• **Reading text**
This repository provides code to set up an AWS workflow for collecting webpages from the Internet Archive. It was developed for the Crunchbase project to assess the sustainability of European startup-companies by analyzing their websites.
The workflow is set up to scrape large numbers (millions) of Web pages. With large numbers of http requests from a single location, the Internet Archive's response becomes slow and less reliable. We use serverless computing to distribute the process as much as possible. In addition, we use queueing services to manage the logistics and a data streaming service to process the large amounts of individual files.
Please note that this software is designed for users with prior knowledge of Python, AWS and infrastructure.
The process includes multiple bash-files that only run on Linux or a Mac. To run this project you need to take the following steps:
- Install AWS CLI
- Configure AWS CLI credentials; create a local profile with the name 'crunch'
- Install Python3, pip3, pandas, boto3
- Install Terraform
- Create a personal S3 bucket in AWS (region: 'eu-central-1'; for other settings defaults suffice). This is the bucket the code for your Lambda-functions will be stored in. Another bucket for the sults will be created automatically.

• **Work task A**
Convert every line of the entries below into a Markdown table with the columns Row and Line, where Row holds a running number and blank lines are skipped. Leave the pictures out of the table.

• **Supplied material**

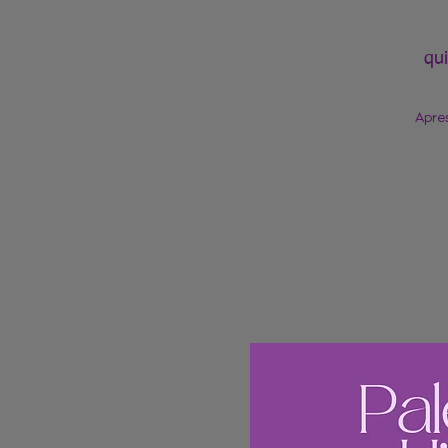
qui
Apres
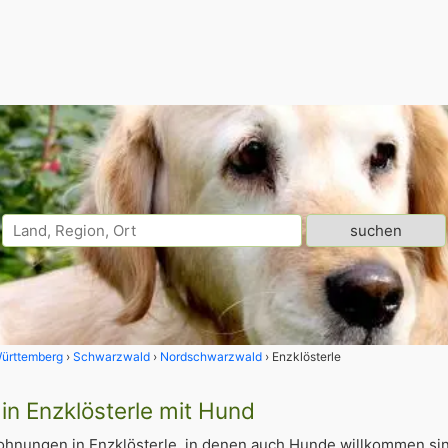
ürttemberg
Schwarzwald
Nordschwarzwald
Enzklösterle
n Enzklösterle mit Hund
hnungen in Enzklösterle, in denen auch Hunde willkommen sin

• **Work task B**
From the Internet Archive workflow text above, return word for word the part that opens with the words containing "Please note that" and closes with "be created automatically.".

• **Exercise response A**
| Row | Line |
|---|---|
| 1 | qui |
| 2 | Apres |
| 3 | ürttemberg |
| 4 | Schwarzwald |
| 5 | Nordschwarzwald |
| 6 | Enzklösterle |
| 7 | n Enzklösterle mit Hund |
| 8 | hnungen in Enzklösterle, in denen auch Hunde willkommen sin |

• **Exercise response B**
Please note that this software is designed for users with prior knowledge of Python, AWS and infrastructure.
The process includes multiple bash-files that only run on Linux or a Mac. To run this project you need to take the following steps:
- Install AWS CLI
- Configure AWS CLI credentials; create a local profile with the name 'crunch'
- Install Python3, pip3, pandas, boto3
- Install Terraform
- Create a personal S3 bucket in AWS (region: 'eu-central-1'; for other settings defaults suffice). This is the bucket the code for your Lambda-functions will be stored in. Another bucket for the sults will be created automatically.